Under this standard of review it is the ALJ’s sole prerogative to evaluate the credibility of the witnesses and the probative value of the evidence. We may not substitute our judgment for that of the ALJ unless the testimony the ALJ found persuasive is rebutted by such hard, certain evidence that it would be error as a matter of law to credit the testimony. Halliburton Services v. Miller, 720 P.2d 571 (Colo. 1986). Testimony which is merely biased, inconsistent, or conflicting is not necessarily incredible as a matter of law. People v. Ramirez, 30 P.3d 807
(Colo.App. 2001). The existence of evidence which, if credited, might permit a contrary result also affords no basis for relief on appeal. Cordova v. Industrial Claim Appeals Office, 55 P.3d 186 (Colo.App. 2002). Moreover, the ALJ’s order is sufficient for purposes of review if the legal and factual bases of the order are apparent from the findings of fact and conclusions of law. Magnetic Engineering, Inc. v. Industrial Claim Appeals Office, 5 P.3d 385 (Colo.App. 2000).

Here there is ample evidence supporting the ALJ’s finding that the claimant’s condition resulting from her compensable injury had not worsened. The ALJ implicitly credited the opinions of Dr. Ogrodnick, who stated in a report dated August 15, 2005, that “[b]ased on the MRI reports, Ms. Kiker has not sustained any worsening of her back injury from work-related causes or anything else for that matter. In fact, the MRI report shows a stable condition from 2003-2005, at least objectively.” He further explained that if the claimant was complaining of subjectively worsened symptoms, they would likely be “a natural progression of the multi-segmental degenerative changes (arthritis) in her lumbar spine,” and “would not be considered work-related.” Dr. Ogrodnick testified by deposition consistently with that report, responding to counsel’s question whether it was his opinion that the claimant did not sustain a worsening of her condition by stating, “yes.” Deposition of John Ogrodnick, M.D. at 39. See also Ogrodnick Depo. at 15 (“I don’t think Ms. Kiker’s condition is worsened.”) Contrary to the claimant’s argument, Dr. Ogrodnick’s expert opinions constitute substantial evidence supporting the ALJ’s findings that the claimant’s condition had not worsened.
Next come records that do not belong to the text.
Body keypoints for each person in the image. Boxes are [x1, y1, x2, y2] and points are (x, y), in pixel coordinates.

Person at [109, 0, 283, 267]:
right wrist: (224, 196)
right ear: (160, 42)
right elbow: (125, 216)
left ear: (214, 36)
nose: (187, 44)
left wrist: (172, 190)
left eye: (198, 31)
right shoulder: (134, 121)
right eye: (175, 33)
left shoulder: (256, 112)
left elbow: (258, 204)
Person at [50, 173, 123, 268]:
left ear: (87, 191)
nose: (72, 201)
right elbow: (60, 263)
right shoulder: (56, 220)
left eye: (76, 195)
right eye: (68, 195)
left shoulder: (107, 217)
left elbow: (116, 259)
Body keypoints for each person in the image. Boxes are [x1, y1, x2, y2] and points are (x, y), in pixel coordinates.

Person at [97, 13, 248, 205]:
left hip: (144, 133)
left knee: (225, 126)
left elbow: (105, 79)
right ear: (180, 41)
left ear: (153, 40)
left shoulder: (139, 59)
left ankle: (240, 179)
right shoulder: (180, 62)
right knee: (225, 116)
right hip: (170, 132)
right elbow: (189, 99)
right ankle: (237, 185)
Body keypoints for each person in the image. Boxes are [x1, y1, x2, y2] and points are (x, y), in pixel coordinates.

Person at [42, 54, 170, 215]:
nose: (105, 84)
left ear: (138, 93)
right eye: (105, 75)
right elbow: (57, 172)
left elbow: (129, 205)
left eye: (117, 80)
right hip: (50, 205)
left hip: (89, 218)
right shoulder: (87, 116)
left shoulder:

We also disagree with the claimant’s argument that conflicts in the evidence are not resolved. The ALJ is only required to make specific findings on evidence found persuasive and determinative, and is under no obligation to expressly cite evidence he determined to be unpersuasive. Magnetic Engineering, Inc. v. Industrial Claim Appeals Office, supra. Here, the ALJ was not persuaded by the evidence contrary to Dr. Ogrodnick’s opinions. Consequently it is immaterial that the ALJ did not cite and discuss every piece of evidence that tended to undermine or conflict with the opinions credited by the ALJ.
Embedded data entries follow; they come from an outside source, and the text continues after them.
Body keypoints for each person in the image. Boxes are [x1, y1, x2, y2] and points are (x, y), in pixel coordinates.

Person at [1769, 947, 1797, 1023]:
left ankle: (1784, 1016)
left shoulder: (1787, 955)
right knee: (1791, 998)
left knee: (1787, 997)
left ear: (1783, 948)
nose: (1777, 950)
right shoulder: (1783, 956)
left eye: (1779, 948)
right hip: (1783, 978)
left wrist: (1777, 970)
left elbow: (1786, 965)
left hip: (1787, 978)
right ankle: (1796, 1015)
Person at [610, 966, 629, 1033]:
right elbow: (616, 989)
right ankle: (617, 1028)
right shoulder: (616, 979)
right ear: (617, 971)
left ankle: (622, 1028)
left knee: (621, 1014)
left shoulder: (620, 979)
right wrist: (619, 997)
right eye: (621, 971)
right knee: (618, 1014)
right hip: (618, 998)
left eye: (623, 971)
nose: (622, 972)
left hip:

IT IS THEREFORE ORDERED that the ALJ’s order dated October 3, 2005, is affirmed.

INDUSTRIAL CLAIM APPEALS PANEL

____________________________________ John D. Baird
____________________________________ Curt Kriksciun

Mary Kiker Clemmens, 1903 Olympic Dr., Colorado Springs, CO, Carol Pierce, Sheraton Colorado Springs Hotel, Dr., Colorado Springs, Jeff Bassett, Zurich American Insurance, Kansas City, MO, Kimball Gardner, Esq., Colorado Springs, CO, (For Claimant).

Frank M. Cavanaugh, Esq., Denver, CO, (For Respondents).